Dr. Saltz also said “actions speak louder than words”. Basically, if you have physical limitations, your partner should go out of their way to help you without even being asked. For example, if your feet are in excruciating pain, your partner should help you kick back and make dinner for you or run an errand so that you don’t have to when you’re feeling weak or fatigued. And if you’re really lucky, maybe you’ll even get a foot rub out of the deal! But make sure to repay those favors whenever you can. Find ways to return those favors that don’t wear you out when you’re flaring. A dinner out on the town, a massage gift card or a thoughtful note can show your appreciation and make for an equal partnership.

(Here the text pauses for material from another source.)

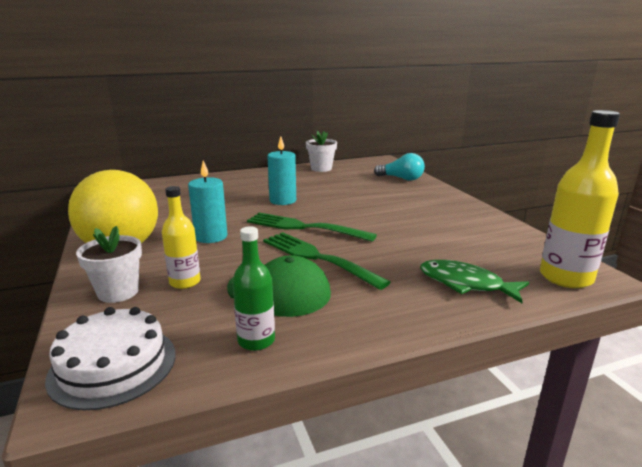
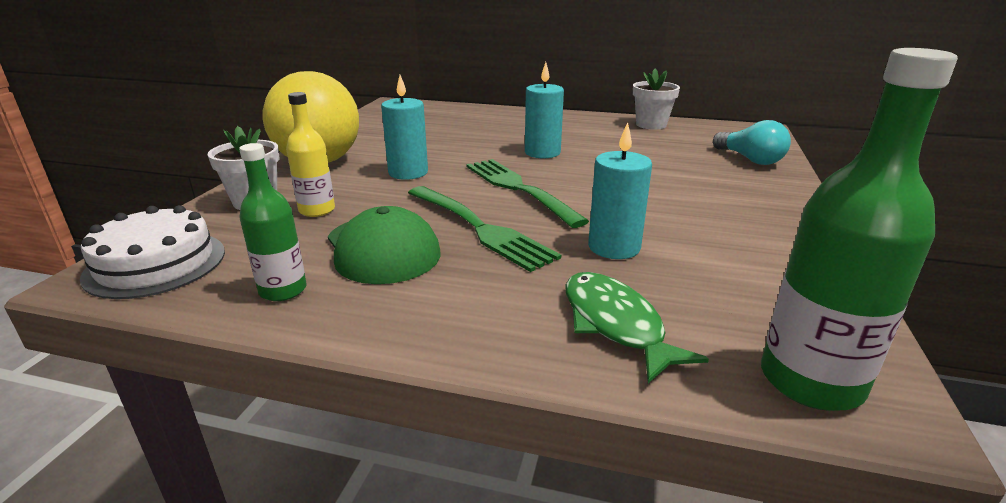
camera: 35 degrees right, 5 degrees up
green fork [263,232,390,290] -> green fork turned 150 degrees clockwise [408,186,561,272]
yellow bottle [540,110,620,288] -> green bottle [761,48,958,411]
none -> turquoise candle [588,123,652,259]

Keeping the line of communication open is one of the best ways to combat stressful times in a relationship. If your disease has you down in the dumps, express that to your partner rather than letting it build up. Letting negative feelings build up inside you is a recipe for disaster because chances are, that negative energy can explode all over the wrong person and in most cases (at least for me), that wrong person is usually someone you love. So be sure to share what you are going through rather than hiding it to avoid atomic bombs like that.
If you’re out and about on the dating scene and you want to approach the rheumie topic with someone, but don’t know how, ask yourself if they make you feel comfortable first. Make sure you really like them, see a future with them and have mutual chemistry before sharing this part of your life. If you decide that they’re worth moving forward with and you want to proceed, do so in a natural, positive way. Be honest and explain that you do have Rheumatoid Arthritis, but then tell them the ways that you are coping with it. I find that in most life situations, if you present an issue to someone along with how you’re working to accept the issue as part of your life, they feel more comfortable with the issue than they would if you were just to present the issue alone. If the relationship is meant to move forward, the person will communicate with you about the RA. They should ask questions and show interest rather than avoid discussing it all together. And if they don’t, DITCH THEM IMMEDIATELY! Don’t waste your time trying to change another person’s insensitivities to the reality of life because you can’t. Remember, you’re a strong young woman who should be appreciated for your courage, perseverance and ambition to fight a disease. So feel sexy for those reasons! And lucky for us, ballet flats and stretchy pants are in style again this year.